> [DOCUMENT SEGMENT]:
Case Study: Real World Battery Failure Prediction

Contributed By Gregory W. Ratcliff, Director, Advanced Analytics, Vertiv Corporation, and Brandon Schuler, Vertiv’s Electrical Reliability Services

May 10, 2019 | Batteries have been tested for performance for many years. The need for rigorous performance testing accelerated most rapidly in recent years due to technological innovation of mechanical, electrical, and chemical improvements. Battery users are challenged today, as they have been for many years, to measure and understand battery health and performance.1 The application of artificial intelligence enabled by a large volume of historical operating data directly addresses this challenge.

> [INFORMATION PROVIDED]:
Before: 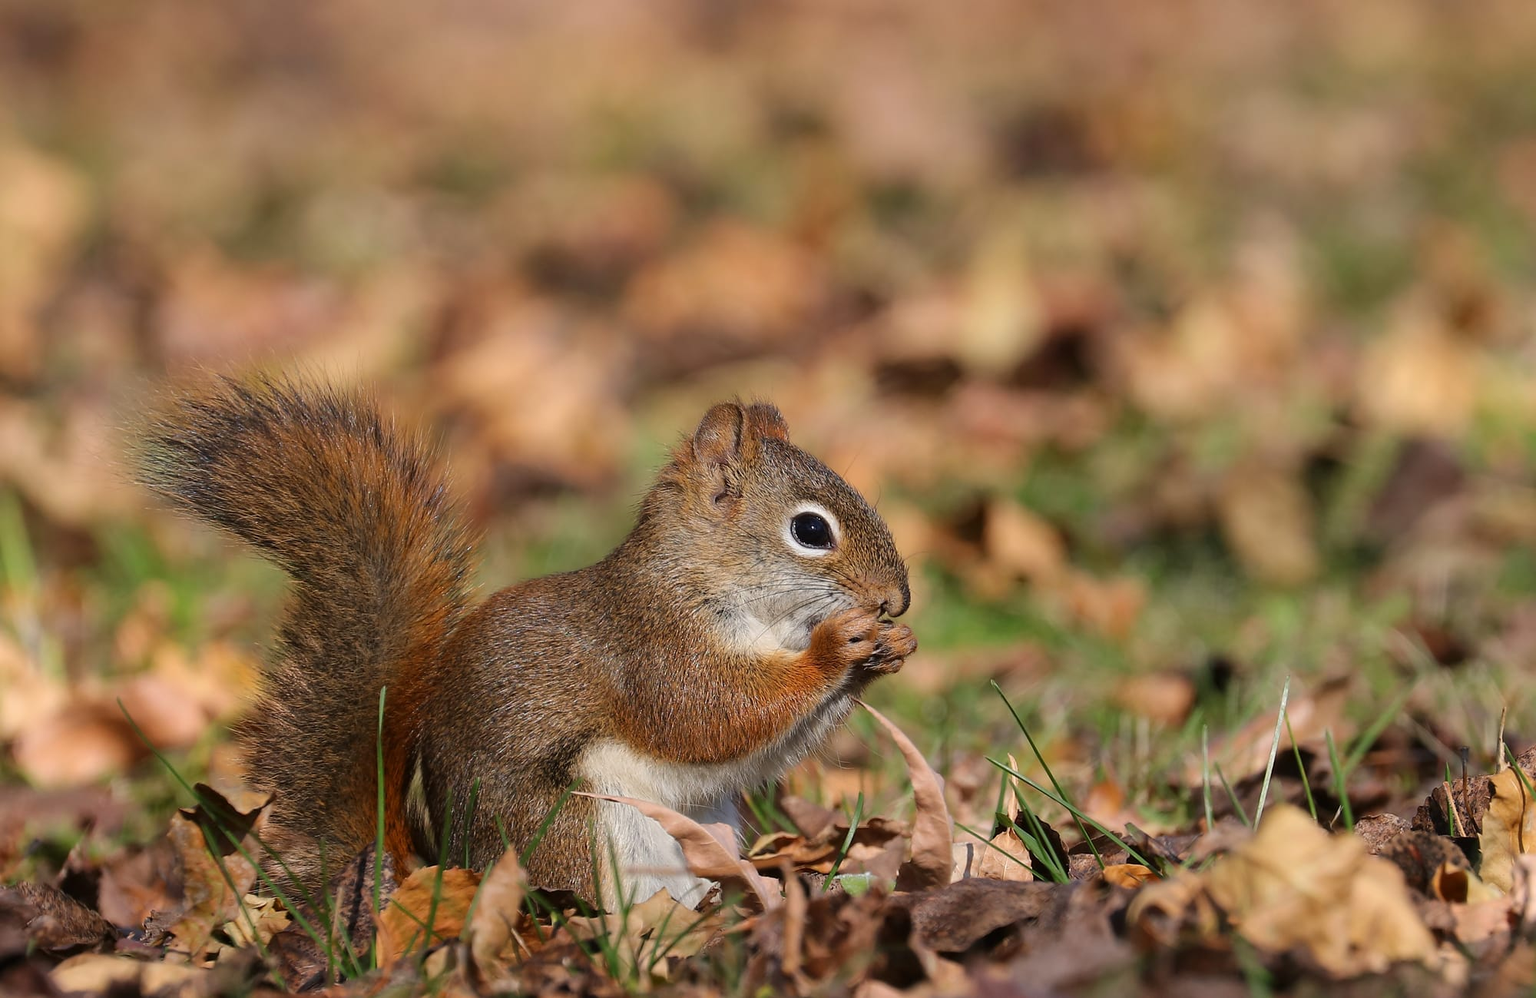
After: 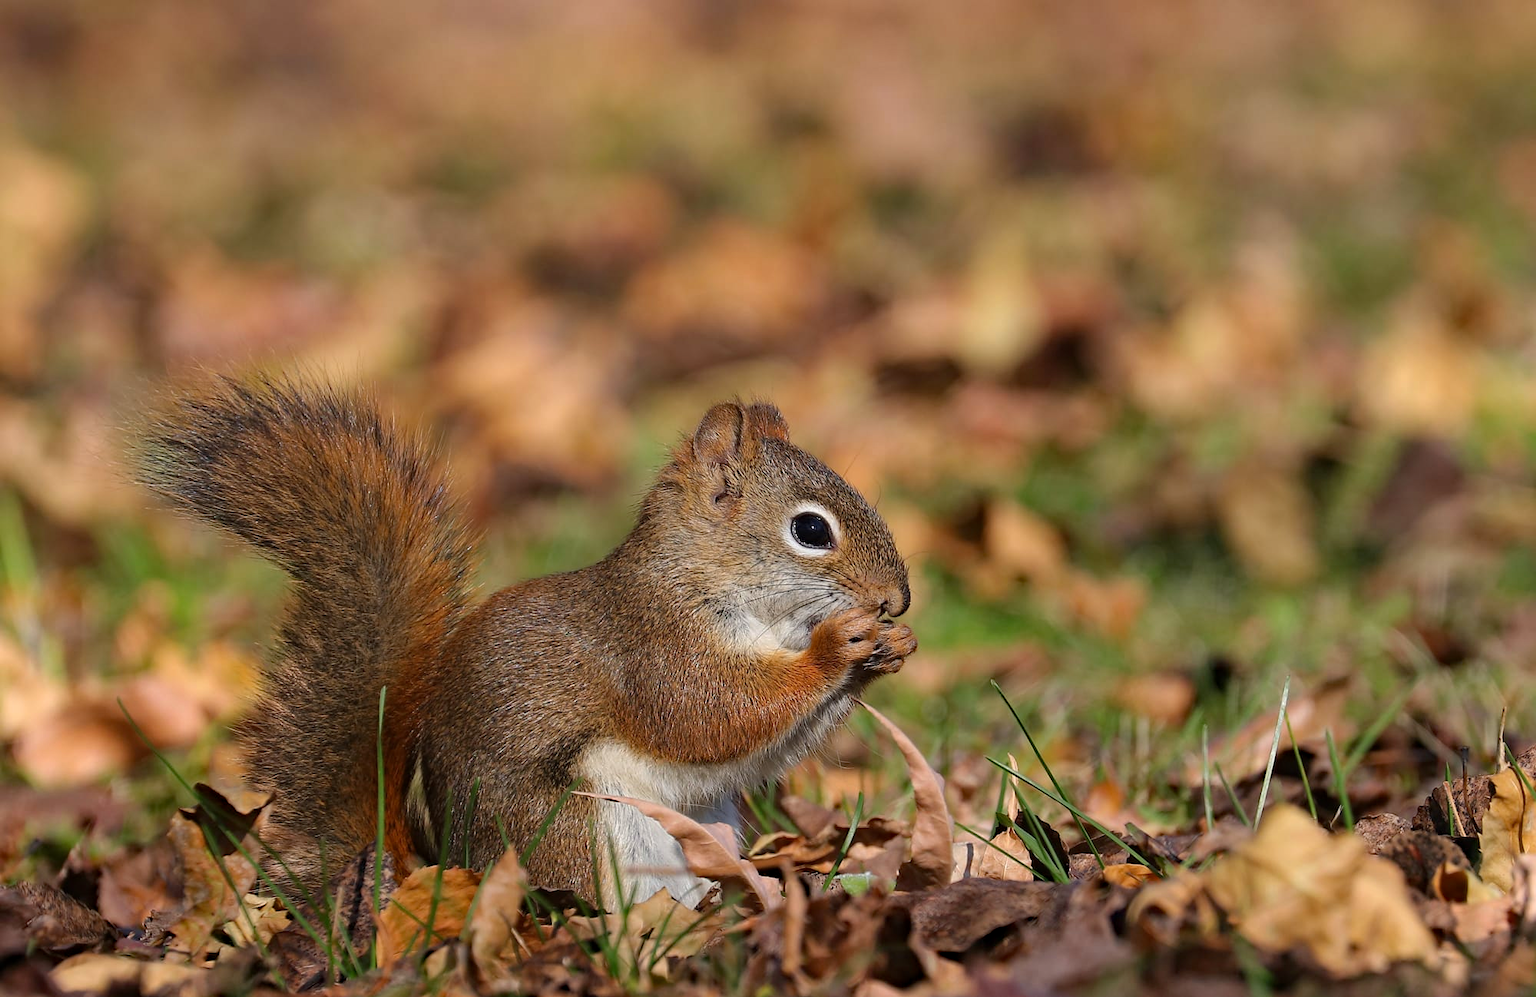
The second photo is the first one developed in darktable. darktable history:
haze removal: strength 0.279, distance 0.25, adaptive false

> [ACTIONS TO TAKE]:
1) Answer these about the battery failure case study:
(a) What date does it carry?
(b) What title is given for Gregory W. Ratcliff?
(c) What does it say directly addresses the challenge battery users face?
2) Continue the battery failure case study, starting right after its last sentence.
The listing stands apart from the battery failure case study.

> [SOLVED PROBLEMS]:
1)
(a) May 10, 2019
(b) Director, Advanced Analytics, Vertiv Corporation
(c) The application of artificial intelligence enabled by a large volume of historical operating data

2)
The Relationship Between Battery Usage and Measuring Techniques

Many applications enable routine tracking of battery system performance or provide the ability to exercise batteries periodically. Motive systems permit extensive, use-based feedback on battery performance through their regular use and onboard battery management systems. 2 Literature and research exist for stationary systems powered by wind3 and solar4 for various operators, who likewise can regularly choose to exercise their battery systems to measure and track performance degradations. Frequency regulation by independent service operators are likewise cycled regularly, including stochastic usage models to plan cycles and manage battery discharge depth, while measuring delivered and returned energy efficiency. 5

Conversely, standby stationary batteries are not actively utilized and rarely cycled. Standby systems, if not tested for capacity regularly, require different techniques to estimate their degradation and performance. Unique in this practical work is an example that demonstrates that statistical analysis and machine learning tools can lead to accurately forecasting potential failures in similar type batteries.

Predictive Methodology

The goal of the pilot project was to prove that artificial intelligence has the potential to accurately predict battery failure. In order to achieve this goal, a data analytics and battery specialist team was assigned to review historical data from a broad portfolio of batteries to identify at-risk batteries and then compare their findings with field tests of select batteries. The portfolio used for statistical, machine learning, experiential guidance and systems discussed, consisted of 100% VRLA type batteries, with a total installed base of 1,714,760 batteries.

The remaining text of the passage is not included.